The Muslim Student Association, Arab Student Union and Oregon Hillel Foundation: Recognized for starting and sustaining the Manzil Midrash/ Conflict Series. This series of conversations is providing a constructive atmosphere where members of these two faith groups are interacting consistently as they seek to share what is common in their faiths as well as have respectful conversations about their differences.
Erik Girvan, assistant professor of law: Recognized for his contributions to improving the faculty search process. Girvan’s research on implicit bias has awakened many to the nuances of discrimination and inequity. By facilitating implicit bias trainings for hiring groups at the UO, he helps his colleagues recognize subconscious biases and helps prevent them from influencing their decisions.
Aleiya A. Evison: Recognized for her contributions in the area of ethnic studies. Her analysis of the policies and systems that create disparities in education is especially important in the current political climate. By looking at the root causes of the racialization of education, she has helped move the conversation forward.

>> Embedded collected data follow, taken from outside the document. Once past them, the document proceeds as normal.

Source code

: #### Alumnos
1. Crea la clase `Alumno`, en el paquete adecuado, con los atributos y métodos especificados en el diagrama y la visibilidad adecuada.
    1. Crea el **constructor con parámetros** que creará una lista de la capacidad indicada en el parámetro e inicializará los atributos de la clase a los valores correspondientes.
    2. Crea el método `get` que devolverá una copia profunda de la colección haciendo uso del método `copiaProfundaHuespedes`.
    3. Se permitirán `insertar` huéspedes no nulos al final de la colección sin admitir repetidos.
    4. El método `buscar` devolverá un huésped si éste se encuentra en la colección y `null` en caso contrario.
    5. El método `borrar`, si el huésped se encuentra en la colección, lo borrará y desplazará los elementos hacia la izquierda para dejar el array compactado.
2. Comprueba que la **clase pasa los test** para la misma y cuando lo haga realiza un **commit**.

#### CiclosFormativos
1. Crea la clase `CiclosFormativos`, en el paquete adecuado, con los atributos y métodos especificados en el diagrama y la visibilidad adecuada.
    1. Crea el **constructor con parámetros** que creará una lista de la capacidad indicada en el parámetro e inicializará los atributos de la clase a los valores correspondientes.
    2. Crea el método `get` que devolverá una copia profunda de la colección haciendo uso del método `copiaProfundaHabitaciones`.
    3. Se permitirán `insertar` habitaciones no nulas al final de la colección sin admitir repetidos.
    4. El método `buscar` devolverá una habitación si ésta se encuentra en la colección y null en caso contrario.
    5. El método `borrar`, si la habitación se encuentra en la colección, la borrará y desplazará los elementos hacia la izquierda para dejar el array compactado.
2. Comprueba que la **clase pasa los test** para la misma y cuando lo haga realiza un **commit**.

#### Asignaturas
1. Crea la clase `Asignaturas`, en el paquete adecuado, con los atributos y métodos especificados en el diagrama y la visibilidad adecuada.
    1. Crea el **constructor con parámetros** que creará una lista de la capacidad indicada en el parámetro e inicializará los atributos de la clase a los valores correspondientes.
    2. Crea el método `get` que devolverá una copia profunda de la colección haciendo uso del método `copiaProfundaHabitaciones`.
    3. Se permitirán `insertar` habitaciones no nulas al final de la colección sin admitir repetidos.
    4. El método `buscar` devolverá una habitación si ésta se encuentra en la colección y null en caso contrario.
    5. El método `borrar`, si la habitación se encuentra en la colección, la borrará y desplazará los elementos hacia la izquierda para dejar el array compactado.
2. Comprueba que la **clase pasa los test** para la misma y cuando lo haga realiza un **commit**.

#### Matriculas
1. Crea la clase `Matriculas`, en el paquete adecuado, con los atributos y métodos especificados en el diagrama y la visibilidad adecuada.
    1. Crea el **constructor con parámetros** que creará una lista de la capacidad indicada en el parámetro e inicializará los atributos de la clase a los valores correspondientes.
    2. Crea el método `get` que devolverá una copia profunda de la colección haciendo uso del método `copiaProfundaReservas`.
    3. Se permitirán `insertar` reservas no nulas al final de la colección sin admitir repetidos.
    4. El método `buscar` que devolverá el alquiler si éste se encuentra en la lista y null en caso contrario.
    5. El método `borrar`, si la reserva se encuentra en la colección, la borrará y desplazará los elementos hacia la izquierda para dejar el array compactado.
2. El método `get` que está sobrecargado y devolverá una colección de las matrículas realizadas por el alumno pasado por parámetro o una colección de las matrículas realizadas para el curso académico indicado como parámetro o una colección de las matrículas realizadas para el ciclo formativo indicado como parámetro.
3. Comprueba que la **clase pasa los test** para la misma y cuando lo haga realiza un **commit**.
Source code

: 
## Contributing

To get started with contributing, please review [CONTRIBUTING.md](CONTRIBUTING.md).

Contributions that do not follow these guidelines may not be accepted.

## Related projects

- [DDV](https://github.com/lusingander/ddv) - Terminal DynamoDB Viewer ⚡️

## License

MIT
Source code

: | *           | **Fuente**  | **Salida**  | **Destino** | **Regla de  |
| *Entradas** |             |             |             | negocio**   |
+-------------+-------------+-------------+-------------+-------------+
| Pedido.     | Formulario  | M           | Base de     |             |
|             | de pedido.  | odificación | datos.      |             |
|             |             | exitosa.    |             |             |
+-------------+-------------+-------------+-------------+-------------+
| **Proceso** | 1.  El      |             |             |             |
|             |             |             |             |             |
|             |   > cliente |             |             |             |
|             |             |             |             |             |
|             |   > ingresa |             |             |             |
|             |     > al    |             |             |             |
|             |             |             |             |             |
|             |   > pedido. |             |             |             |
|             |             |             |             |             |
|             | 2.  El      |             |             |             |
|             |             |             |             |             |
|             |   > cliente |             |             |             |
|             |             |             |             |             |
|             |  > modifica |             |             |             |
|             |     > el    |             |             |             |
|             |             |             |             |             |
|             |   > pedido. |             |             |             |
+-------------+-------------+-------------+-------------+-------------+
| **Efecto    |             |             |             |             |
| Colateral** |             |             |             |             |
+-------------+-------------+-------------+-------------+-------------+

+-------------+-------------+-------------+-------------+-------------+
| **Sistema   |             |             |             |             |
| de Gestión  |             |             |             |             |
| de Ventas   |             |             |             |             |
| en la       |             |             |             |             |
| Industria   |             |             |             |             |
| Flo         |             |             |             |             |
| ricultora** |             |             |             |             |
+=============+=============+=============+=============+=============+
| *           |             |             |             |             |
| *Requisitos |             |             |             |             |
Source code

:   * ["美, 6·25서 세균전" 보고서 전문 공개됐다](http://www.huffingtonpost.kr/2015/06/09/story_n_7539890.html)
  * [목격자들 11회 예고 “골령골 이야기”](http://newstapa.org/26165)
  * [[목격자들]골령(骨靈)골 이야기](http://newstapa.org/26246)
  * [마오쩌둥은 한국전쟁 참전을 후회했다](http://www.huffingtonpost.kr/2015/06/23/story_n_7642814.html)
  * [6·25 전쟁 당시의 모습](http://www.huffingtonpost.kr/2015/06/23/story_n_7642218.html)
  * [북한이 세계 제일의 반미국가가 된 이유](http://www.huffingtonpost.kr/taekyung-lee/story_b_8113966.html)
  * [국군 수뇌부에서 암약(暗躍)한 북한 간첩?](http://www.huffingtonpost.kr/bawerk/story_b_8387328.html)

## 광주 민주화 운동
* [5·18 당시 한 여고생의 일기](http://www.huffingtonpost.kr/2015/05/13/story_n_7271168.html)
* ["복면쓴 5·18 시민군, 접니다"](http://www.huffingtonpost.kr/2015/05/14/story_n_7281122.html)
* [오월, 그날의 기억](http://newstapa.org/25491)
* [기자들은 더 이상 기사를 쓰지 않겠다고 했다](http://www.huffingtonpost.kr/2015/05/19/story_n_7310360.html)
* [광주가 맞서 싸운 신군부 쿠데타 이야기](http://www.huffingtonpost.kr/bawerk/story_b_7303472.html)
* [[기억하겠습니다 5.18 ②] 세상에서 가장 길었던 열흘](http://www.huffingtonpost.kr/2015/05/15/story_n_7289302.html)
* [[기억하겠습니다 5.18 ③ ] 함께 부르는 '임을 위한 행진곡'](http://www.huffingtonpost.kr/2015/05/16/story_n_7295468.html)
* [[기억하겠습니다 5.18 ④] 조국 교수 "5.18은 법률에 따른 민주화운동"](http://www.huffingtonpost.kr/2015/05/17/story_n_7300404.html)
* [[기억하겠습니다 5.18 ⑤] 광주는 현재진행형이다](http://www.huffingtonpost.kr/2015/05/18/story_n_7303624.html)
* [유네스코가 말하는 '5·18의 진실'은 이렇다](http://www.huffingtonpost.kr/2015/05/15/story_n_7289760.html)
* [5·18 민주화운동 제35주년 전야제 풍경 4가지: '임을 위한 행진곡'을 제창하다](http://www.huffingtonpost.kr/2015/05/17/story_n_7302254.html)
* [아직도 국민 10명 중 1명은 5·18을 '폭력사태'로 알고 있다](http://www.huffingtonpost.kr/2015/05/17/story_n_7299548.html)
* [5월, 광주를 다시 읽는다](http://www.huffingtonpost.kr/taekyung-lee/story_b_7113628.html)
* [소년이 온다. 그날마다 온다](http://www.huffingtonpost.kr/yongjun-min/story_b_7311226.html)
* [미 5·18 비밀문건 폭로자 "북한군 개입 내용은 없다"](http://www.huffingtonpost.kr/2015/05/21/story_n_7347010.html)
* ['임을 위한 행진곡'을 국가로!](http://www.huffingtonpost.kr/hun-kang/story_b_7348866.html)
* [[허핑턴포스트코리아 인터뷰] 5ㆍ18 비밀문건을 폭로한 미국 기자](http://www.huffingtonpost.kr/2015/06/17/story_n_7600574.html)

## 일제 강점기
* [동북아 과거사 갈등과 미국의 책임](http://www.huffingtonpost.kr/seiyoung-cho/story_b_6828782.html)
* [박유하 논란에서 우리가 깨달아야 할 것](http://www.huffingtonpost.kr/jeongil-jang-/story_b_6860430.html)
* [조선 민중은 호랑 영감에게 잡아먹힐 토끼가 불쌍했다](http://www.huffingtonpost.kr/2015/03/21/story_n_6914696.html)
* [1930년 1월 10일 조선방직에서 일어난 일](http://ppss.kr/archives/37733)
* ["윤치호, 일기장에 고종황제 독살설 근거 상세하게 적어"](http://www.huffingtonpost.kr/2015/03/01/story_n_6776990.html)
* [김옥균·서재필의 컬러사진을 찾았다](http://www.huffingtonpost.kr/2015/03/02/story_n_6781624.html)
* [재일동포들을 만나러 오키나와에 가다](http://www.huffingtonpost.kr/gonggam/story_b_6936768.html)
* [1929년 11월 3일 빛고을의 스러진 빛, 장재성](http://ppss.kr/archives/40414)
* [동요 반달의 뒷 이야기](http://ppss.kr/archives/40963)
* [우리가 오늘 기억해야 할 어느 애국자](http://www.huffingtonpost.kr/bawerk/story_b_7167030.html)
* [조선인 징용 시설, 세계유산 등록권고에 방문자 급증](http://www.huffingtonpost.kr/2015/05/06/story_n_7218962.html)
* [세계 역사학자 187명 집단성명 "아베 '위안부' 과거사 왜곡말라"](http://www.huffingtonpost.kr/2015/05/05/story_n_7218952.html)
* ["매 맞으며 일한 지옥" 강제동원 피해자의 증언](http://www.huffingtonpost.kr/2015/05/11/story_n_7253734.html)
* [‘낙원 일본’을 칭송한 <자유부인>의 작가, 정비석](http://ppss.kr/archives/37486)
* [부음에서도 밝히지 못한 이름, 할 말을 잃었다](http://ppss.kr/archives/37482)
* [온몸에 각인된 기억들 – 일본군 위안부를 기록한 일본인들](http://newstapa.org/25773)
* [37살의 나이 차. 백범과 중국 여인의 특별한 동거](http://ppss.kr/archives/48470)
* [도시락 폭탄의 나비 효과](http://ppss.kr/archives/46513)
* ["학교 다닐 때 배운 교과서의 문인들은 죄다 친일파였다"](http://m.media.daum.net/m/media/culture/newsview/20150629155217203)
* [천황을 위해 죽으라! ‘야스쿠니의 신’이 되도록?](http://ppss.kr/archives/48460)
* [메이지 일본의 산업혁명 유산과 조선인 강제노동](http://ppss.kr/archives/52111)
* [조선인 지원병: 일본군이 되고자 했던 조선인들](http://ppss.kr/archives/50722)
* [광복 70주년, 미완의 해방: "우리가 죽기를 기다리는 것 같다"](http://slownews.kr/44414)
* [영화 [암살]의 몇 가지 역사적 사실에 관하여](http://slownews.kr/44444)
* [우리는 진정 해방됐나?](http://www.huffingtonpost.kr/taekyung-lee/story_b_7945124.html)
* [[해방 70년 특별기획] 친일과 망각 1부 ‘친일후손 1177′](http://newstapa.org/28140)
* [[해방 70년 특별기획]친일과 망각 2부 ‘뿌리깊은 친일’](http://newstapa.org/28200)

Bethany Grace Howe: Recognized for contributions in the area of journalism. As a nationally published writer, Howe has been a strong voice for LGBT issues, especially transgender equality. She has also served on various university diversity committees, helping to raise awareness and build the programs and spaces necessary for a more equitable and inclusive UO.
Kena E. Gomalo: Recognized for both his scholarship and student activism. His research on race and the U.S. Supreme Court brings important attention to institutional inequity at the highest levels of power and influence. However, he is probably best known for being a founding member and prominent voice for the Black Student Task Force as well as for his work with the Conflict Resolution Program at UO Law.
Rachel Mallinga: Recognized for her advocacy and the creation of the Planning, Public Policy and Management Peer Exchange. As a graduate student in the program, she has helped bring in numerous speakers to campus, including Angela Davis. She also works to fight food insecurity as a member of the Willamette Food and Farm Coalition board.
Brianna Hayes: Recognized for her work with the Black Women of Achievement and the Black Student Union. During her time on campus, she has led transformation both on an individual and institutional level. She has been instrumental in launching several initiatives to raise awareness about social justice and equity.
Elirissia P. Hui: Recognized for her contributions to advocacy and retention for the UO’s Asian Pacific Islander community. As co-chair of the Asian, Desi, and Pacific Islander Strategies Interest Group she has played a crucial role in growing and mobilizing membership. She also serves on the American Student Union and the UO Wushu Club.